If you weren’t aware of it before, you are now a resident of what soon can be officially dubbed The Soviet State of California!
Our inestimable state Legislature has decided to triple down on Obamacare and is proposing legislation that will fine employers $6,000, or 110 percent of annual insurance costs, per full-time employee who ends up on Medi-Cal. The legislation is supposedly targeted on “large” employers.
However, if you think the recent scandal of the IRS pursuit of so-called conservative organizations was scary, or the U.S. Justice Department subpoena of Associated Press phones and emails, just wait until the California Franchise Tax Board comes after you with the full force of the state attorney general, should Timothy Gomez’s AB 880 pass and obtain Gov. Jerry Brown’s signature. AB 880 is now headed for the state Senate and is an emergency bill (i.e., it becomes effective 30 days after the governor’s signature).
Supporters of this legislation are a list of the usual suspects: unions, consumer groups and surprisingly doctors (but then you have to stop and recall how regimented this industry has become).
The reasoning behind this legislation is that all large employers are guilty, prior to the fact, of trying to avoid the provision of health insurance to their employees.
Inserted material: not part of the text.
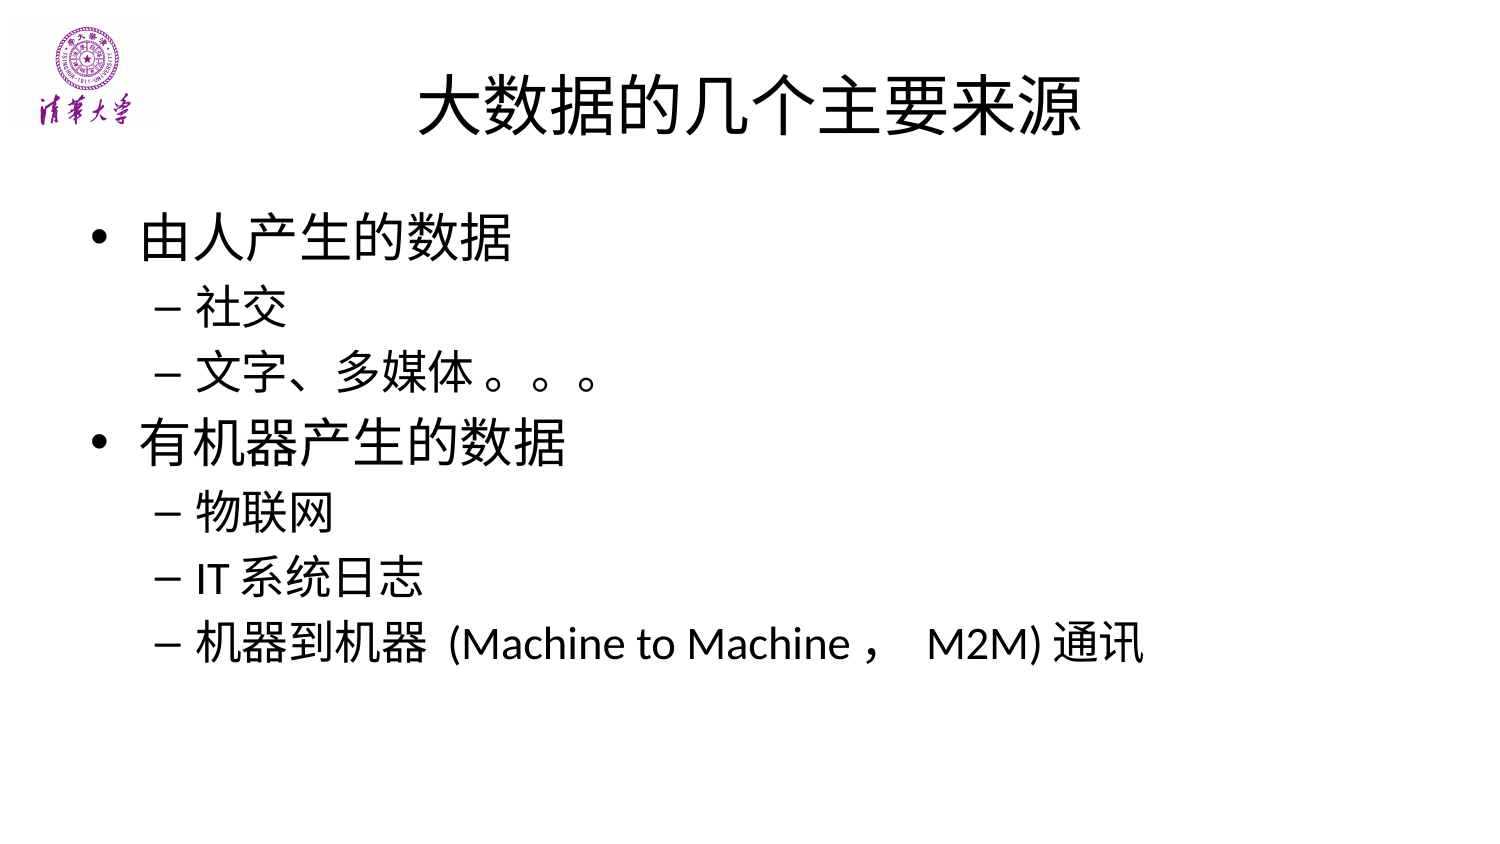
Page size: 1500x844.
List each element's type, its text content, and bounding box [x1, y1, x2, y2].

list 由人产生的数据 社交 文字、多媒体 。。。 有机器产生的数据 物联网 IT系统日志 机器到机器 (Machine to Machine， M2M)通讯 [75, 196, 1369, 679]
title 大数据的几个主要来源 [75, 33, 1425, 175]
This totally ignores two fundamental principles that presently exist in this country: 1) innocent until proven guilty with evidence, and 2) total control of employer operation by government.
When further considering the reasoning behind AB 880, take careful note that virtually nothing is expressed about the terrible consequences and costs that Obamacare is already generating; the thousands of jobs that have followed employers out of the state over the past six to eight years; and the thousands of residential dwellers who have voted with their feet and moved to friendlier states where they can keep more of the money they earn. Very few have voiced what they anticipate to be a devastating impact on all still existing major employers throughout the state, with the additional loss of untold jobs and employment.
However, AB 880 is not the only gorilla in the state’s living room! There are presently more than 30 different pieces of legislation, all aimed at the health-care industry, as the full implementation of Obamacare looms on the horizon of 2014. Virtually all of these pieces of legislation will levy more burdensome rules, regulations and costs statewide. Just guess who’s going to pay when all of these vaunted policies and programs come due and the taxpayer is presented with the bill of further subsidizing the subsidy.
Nothing has been said about the increased burden that will be placed on these entitlement programs due to the influx of additional immigrants, legal or not. Nothing has been said about the cost estimates on employers of existing and future low-skilled workers presently employed who end up on Medi-Cal. Present estimates project some 130,000 workers who could be Medi-Cal recipients in the near future. There are no estimates for yearly horizons. Yet Mr. Gomez and others are assuming an unlimited source of funding not only from these same large employers (who are going to hang around California forever?), but also the taxpaying public.
As yet, no concern has been expressed about the fact that the No. 2 highest taxing state may soon pass the No. 1 highest taxing state of New York. Two states with the worst employment figures and the highest costs anywhere in the USA.
Not only are taxpayers faced with the questionable institution of the Legislature in Sacramento, earthquakes and fires, but that horrible sound that we’re all beginning to hear very loudly is the draining of resources down the massive sinkhole of bureaucratic California!
(The moving company I just called told me they won’t answer any more calls as they’re swamped with orders and all their vans are reserved.)